Home Entertainment First look at BBC’s The Watch shows an interesting take on some of Terry Pratchett’s most beloved Discworld characters

First look at BBC’s The Watch shows an interesting take on some of Terry Pratchett’s most beloved Discworld characters

4 min read

As a long-time fan of the collected works o Sir Terr Pratchett, I’ve been a little disappointed by the relative lack of live-action adaptions of his oeuvre. Sure there were a few minor series like the best-forgotten Hogfather, and the brilliantly-cast, but middlingly-executed Colour of Magic miniseries, but it almost seems unforgivable that we’ve not seen something really attempt to bring the world and its characters to life in the new golden age of TV.

For that, there’s BBC America’s The Watch, which focuses specifically on Sam Vimes and his ragtag troupe of lawmen. An eight-episode run that was filmed in Cape Town, The Watch is a fantasy police procedural “set in a fictional city where crime has been legalized,” and is “a genre-busting series that follows a group of misfit cops as they rise up from decades of helplessness to save their corrupt city from catastrophe.” Which sounds very much like books. They have made some questionable changes to the casting and characters though – the sort that usually get people riled up because of diversity. And I don’t really know how I feel about it in this instance. Much of it seems shoehorned in and changed for the sake of it.

I must say that Game of Thrones star Richard Dormer looks delightfully dour as Sam Vimes. Likewise, the casting of the perpetually idealistic Carrot Ironfounderson (Adam Hugill) is perfect. It starts going downhill from there though.


Angua, the Watch’s first woman cop is also the city’s first Werewolf member of the police. She’s played by the petite Marama Corlett seen here with Carrot. In The Watch, she servers as Carrot’s mentor, “tasked with Carrot’s training and keeping the rookie alive.” The small differences from the books will likely rankle fans. It gets worse though.


Lady Sybil, for example, becomes Sam Vine’s wife. In the books, she’s a bit portly, and while she’s always erred on the side of justice despite her privileged upbringing, she’s a bit sheltered. Here she’s a skinny vigilante, “trying to fix the city’s wrongs with her chaotic vigilantism.”

Cheery Littlebottom, one of my favourite characters from the books is a dwarf.
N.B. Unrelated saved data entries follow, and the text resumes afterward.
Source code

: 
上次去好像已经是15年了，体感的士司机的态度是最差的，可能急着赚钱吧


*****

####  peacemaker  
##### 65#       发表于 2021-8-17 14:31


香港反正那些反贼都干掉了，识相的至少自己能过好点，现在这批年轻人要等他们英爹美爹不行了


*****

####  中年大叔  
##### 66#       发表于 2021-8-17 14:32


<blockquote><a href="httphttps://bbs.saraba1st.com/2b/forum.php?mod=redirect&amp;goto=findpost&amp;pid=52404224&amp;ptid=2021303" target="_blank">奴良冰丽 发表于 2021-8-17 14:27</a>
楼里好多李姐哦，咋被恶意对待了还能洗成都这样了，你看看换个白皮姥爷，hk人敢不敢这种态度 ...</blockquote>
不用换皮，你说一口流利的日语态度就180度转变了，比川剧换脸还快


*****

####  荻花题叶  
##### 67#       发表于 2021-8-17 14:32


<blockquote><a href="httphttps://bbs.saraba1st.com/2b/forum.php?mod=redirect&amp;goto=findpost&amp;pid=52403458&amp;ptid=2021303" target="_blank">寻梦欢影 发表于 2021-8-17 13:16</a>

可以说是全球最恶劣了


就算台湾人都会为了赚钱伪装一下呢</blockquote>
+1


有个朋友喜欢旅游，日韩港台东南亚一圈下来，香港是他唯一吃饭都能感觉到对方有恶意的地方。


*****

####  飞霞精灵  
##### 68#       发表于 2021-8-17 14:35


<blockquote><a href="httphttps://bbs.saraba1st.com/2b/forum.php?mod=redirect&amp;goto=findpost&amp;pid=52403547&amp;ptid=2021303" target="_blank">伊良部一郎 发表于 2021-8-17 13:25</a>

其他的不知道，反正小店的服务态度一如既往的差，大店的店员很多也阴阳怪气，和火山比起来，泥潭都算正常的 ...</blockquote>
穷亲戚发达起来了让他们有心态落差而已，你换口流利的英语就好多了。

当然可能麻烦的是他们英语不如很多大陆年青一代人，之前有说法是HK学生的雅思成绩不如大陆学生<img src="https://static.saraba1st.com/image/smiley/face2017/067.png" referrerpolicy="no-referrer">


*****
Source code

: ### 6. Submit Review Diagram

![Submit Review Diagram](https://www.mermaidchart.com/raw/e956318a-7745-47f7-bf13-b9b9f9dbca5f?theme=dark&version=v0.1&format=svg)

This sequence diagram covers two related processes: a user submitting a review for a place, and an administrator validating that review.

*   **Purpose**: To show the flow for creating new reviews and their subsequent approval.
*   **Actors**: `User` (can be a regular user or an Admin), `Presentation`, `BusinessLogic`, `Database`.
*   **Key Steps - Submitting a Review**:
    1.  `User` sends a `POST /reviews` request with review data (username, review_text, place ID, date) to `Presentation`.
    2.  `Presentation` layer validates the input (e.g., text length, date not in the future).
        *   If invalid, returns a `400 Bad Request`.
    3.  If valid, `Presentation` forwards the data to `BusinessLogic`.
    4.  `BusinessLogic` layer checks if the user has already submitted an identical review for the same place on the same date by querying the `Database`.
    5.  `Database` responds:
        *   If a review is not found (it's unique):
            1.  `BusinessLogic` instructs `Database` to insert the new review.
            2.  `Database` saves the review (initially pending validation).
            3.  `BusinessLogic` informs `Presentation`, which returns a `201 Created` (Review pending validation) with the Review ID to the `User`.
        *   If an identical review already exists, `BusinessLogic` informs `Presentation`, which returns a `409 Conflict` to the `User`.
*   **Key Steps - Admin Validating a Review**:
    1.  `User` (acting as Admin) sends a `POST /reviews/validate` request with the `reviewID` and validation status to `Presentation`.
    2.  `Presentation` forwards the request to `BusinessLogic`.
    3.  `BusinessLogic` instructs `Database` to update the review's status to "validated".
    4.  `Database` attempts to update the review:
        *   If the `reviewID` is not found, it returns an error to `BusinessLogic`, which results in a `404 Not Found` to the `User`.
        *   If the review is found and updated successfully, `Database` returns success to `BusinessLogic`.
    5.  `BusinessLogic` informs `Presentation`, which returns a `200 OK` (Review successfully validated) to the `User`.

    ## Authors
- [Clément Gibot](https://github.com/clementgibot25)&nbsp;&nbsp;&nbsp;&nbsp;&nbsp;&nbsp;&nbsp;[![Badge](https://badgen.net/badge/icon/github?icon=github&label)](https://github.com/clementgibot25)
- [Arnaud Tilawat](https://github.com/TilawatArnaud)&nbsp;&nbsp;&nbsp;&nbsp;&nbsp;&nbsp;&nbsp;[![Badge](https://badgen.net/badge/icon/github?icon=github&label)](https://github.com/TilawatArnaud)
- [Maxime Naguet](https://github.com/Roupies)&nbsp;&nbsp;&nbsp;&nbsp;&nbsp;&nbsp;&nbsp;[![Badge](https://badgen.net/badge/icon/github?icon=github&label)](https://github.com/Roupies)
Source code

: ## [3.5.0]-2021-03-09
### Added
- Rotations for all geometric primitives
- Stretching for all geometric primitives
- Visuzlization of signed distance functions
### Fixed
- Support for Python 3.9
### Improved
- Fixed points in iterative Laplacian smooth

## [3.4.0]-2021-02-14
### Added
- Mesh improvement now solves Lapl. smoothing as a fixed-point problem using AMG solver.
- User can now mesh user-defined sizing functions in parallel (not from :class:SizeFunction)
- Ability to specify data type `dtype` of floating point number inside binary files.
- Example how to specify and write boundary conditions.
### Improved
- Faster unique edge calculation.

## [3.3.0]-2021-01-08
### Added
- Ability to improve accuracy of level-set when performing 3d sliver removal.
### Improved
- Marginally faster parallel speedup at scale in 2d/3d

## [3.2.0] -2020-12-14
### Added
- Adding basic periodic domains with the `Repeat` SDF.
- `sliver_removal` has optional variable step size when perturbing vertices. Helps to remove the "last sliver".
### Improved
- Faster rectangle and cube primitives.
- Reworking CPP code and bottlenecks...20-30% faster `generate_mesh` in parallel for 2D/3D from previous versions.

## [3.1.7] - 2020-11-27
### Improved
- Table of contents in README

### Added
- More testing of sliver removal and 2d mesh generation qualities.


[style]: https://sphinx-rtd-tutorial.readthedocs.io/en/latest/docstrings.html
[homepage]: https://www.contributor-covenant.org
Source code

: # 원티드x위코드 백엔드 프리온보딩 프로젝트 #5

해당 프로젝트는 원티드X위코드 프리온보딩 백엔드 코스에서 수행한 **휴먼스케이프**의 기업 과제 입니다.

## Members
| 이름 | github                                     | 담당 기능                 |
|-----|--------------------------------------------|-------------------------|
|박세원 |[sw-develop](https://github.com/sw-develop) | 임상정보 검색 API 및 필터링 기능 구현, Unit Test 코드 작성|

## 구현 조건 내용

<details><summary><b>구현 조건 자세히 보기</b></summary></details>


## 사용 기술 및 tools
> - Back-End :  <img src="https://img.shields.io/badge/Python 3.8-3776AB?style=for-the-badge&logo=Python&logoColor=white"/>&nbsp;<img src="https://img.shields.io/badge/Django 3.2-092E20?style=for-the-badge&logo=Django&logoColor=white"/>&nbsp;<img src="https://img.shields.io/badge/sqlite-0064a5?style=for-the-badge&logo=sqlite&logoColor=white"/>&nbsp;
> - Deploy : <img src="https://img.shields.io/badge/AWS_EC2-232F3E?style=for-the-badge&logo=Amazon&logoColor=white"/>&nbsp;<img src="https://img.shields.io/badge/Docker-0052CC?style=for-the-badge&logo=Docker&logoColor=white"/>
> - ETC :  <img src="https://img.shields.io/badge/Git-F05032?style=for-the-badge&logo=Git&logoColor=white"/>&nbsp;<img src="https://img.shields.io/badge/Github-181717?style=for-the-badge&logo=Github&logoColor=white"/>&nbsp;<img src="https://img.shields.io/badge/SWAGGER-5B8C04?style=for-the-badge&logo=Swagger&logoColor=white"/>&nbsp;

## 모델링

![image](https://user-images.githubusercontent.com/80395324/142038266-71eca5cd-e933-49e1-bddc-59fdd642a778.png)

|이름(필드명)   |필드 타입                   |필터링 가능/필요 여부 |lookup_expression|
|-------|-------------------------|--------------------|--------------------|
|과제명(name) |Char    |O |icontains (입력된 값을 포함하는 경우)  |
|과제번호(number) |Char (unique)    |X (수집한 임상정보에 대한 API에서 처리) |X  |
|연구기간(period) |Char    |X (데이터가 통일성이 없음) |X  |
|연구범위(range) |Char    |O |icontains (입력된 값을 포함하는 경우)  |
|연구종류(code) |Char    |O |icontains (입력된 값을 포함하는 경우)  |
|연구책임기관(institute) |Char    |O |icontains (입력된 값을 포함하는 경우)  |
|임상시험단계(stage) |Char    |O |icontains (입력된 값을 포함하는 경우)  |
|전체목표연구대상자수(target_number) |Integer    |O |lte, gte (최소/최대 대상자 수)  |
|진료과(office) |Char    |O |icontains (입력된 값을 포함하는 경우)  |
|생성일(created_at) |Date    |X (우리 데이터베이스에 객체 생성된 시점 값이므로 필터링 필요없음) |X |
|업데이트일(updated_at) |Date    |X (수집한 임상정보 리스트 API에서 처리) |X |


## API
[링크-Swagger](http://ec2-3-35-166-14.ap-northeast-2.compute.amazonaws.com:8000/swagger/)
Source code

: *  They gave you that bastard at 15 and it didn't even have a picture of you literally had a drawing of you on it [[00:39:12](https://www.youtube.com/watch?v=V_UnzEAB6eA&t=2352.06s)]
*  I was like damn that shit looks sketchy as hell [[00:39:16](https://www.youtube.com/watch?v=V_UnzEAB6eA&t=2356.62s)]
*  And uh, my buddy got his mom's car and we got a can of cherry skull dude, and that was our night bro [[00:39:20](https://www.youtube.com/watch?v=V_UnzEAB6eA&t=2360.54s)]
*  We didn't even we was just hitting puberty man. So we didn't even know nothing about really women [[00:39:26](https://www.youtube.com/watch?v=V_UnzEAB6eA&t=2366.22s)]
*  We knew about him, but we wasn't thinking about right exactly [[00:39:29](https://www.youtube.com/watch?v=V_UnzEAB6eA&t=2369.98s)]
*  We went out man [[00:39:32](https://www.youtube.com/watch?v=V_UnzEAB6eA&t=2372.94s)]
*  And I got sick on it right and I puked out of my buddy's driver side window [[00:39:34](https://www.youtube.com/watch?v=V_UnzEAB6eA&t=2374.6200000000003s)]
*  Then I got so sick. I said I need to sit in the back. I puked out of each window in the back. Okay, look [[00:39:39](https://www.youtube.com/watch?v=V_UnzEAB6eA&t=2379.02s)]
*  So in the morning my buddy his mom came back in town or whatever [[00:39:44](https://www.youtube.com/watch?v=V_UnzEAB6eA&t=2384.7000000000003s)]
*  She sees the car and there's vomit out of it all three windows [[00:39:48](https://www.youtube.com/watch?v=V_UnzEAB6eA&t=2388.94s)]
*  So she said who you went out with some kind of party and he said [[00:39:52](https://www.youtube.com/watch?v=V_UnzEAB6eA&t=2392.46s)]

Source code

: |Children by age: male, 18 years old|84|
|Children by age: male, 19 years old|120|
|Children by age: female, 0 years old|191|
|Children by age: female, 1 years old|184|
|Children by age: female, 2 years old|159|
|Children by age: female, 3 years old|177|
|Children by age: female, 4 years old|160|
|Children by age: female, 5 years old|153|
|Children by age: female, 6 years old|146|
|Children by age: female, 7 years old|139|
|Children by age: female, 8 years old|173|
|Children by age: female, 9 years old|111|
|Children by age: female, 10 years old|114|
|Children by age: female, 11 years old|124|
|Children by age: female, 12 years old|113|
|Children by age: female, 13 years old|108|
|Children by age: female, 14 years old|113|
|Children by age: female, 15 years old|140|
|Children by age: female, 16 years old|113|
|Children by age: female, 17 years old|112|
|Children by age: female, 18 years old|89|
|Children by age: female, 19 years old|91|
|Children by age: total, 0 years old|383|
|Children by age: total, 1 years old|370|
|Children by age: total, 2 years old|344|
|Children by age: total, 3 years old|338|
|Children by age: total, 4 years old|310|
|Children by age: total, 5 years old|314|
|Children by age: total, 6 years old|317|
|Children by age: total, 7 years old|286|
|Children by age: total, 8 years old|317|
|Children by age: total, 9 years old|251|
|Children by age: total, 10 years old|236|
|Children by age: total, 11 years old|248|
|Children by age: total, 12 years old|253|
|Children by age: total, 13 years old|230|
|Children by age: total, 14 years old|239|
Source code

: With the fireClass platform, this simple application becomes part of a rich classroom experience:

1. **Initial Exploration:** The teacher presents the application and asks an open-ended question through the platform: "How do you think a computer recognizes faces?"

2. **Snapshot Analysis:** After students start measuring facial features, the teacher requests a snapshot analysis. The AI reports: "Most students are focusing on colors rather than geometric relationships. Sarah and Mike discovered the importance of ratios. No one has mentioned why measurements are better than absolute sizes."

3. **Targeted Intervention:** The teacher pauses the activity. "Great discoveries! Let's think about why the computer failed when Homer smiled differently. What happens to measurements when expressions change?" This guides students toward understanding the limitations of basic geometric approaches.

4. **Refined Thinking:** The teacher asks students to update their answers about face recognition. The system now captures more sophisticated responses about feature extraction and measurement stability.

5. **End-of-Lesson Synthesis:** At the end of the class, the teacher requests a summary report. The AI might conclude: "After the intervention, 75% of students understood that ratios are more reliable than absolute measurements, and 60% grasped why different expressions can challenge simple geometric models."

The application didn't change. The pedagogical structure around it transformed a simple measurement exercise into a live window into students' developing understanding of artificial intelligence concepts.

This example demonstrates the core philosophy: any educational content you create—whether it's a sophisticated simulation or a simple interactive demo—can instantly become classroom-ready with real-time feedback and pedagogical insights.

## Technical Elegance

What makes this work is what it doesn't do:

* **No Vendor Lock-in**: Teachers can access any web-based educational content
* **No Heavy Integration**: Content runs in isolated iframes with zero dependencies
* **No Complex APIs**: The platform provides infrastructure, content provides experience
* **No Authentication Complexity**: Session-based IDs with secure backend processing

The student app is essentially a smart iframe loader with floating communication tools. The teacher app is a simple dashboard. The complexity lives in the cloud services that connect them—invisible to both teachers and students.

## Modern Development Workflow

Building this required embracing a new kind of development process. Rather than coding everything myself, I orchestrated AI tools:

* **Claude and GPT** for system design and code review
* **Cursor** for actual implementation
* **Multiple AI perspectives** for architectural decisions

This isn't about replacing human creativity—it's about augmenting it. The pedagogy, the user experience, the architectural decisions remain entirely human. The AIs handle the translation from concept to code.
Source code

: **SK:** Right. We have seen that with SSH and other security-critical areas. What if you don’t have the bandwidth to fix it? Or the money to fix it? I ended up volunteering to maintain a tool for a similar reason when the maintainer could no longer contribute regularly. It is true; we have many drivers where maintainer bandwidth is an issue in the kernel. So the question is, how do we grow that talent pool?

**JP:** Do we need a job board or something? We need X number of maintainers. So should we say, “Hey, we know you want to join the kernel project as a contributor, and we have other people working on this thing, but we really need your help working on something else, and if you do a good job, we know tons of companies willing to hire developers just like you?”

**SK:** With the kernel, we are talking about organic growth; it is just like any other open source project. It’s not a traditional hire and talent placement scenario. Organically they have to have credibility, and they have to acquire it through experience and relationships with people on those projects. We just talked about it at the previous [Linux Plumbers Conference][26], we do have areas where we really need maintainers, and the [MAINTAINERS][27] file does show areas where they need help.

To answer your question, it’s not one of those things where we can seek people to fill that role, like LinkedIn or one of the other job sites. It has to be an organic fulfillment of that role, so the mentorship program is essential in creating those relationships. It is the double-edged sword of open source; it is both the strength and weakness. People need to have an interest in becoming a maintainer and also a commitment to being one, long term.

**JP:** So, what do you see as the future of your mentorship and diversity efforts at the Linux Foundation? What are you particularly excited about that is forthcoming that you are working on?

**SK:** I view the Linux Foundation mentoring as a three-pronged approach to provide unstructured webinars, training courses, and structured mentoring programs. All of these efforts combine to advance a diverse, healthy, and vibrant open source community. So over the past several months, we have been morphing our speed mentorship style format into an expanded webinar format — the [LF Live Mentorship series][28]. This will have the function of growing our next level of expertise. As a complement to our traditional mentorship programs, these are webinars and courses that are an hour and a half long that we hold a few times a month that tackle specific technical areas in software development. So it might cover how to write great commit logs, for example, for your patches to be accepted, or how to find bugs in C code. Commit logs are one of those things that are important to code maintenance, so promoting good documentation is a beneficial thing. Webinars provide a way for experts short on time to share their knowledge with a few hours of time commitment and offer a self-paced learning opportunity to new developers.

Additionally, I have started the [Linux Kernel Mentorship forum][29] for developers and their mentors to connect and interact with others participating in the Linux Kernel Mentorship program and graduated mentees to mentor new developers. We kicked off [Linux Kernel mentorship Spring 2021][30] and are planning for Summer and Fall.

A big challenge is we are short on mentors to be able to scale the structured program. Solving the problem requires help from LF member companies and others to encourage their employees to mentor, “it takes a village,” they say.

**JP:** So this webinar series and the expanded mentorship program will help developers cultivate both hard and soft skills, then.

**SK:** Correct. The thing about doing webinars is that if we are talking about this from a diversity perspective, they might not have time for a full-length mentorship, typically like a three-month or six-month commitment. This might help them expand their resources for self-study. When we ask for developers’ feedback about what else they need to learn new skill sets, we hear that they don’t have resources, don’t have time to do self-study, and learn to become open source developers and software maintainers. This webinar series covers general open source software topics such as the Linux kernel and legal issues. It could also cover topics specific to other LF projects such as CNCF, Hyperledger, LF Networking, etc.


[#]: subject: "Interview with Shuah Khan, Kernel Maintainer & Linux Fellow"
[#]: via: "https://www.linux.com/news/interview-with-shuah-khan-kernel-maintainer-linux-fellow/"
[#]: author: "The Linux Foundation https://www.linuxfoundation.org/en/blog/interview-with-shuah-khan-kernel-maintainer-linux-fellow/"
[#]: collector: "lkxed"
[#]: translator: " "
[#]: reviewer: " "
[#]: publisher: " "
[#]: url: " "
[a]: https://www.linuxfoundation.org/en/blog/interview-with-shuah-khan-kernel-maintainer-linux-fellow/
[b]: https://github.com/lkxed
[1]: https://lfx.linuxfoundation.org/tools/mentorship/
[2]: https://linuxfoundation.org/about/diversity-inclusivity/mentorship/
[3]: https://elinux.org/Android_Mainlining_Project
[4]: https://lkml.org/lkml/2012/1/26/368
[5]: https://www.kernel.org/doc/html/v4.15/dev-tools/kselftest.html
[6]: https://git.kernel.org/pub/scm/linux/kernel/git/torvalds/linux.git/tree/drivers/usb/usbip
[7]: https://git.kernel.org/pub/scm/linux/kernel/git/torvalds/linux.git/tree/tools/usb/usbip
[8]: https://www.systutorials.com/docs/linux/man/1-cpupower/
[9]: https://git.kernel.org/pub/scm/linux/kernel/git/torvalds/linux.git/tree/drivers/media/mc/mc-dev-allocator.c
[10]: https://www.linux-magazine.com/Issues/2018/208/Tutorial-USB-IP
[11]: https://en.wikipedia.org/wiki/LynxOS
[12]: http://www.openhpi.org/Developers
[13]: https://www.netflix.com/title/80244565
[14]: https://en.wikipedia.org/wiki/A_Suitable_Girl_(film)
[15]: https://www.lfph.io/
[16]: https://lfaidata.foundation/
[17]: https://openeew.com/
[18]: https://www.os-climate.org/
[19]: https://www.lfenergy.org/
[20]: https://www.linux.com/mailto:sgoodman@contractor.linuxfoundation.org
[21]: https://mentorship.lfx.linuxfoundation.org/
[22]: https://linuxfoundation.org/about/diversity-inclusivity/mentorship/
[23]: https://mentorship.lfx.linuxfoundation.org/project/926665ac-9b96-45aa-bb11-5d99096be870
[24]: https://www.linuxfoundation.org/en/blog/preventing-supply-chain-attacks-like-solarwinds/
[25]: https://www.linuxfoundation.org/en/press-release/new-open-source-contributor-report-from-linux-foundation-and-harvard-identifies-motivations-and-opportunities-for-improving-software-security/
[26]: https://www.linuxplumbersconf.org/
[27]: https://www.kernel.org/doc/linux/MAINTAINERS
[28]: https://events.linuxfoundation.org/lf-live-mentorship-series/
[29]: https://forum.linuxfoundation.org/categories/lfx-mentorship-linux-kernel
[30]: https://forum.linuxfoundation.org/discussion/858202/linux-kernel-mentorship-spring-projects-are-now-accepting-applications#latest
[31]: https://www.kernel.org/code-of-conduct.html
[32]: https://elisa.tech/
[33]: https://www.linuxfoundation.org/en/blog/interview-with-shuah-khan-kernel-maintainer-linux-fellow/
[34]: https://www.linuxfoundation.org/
In Dwarven culture as established within the novels, they’re a nonbinary culture that sees no difference between men and women. Cheery chooses to identify as a woman in one of her best arcs. Here, Cheery appears to be a non-binary human (or perhaps, just a large dwarf), which I think takes the bite out of her story. Constable Cheery is played by non-binary actor Jo Eaton-Kent, who is an “ingenious non-binary forensics expert, ostracized by their kin and finding a new home and identity.” Her story within the novels already served as a wonderfully insightful look at transgenderism, and this seems to have cheapened that. Of course, I’m basing that on a single shot, and Littlebottom could be treated right in the show.


There are probably many more liberties taken with the source material – like the fact that the Patrician, Havelock Vetinari, is played by a woman. She’ll be played by the incomparably brilliant Anna Chancellor, but the gender swop might be a step too far for some.

I have to keep reminding myself that this is an adaptation and that it does nothing to ruin my own memories and interpretations of Pratchett’s work. If it ends up being nonsense, then I can happily ignore it. If it’s good, then that’s just gravy.


The Watch is executive produced by BBC Studios’ Hilary Salmon (Luther) and Phil Collinson (Doctor Who). The eight-episode series was written by Simon Allen (Das Boot). The series stars Richard Dormer, Anna Chancellor, Lara Rossi, Ingrid Oliver, James Fleet, Marama Corlett, Sam Adewunmi, Jo Eaton-Kent, Adam Hugill, Hakeem Kae-Kazim, Ruth Madeley, Bianca Simone and Ingrid Oliver.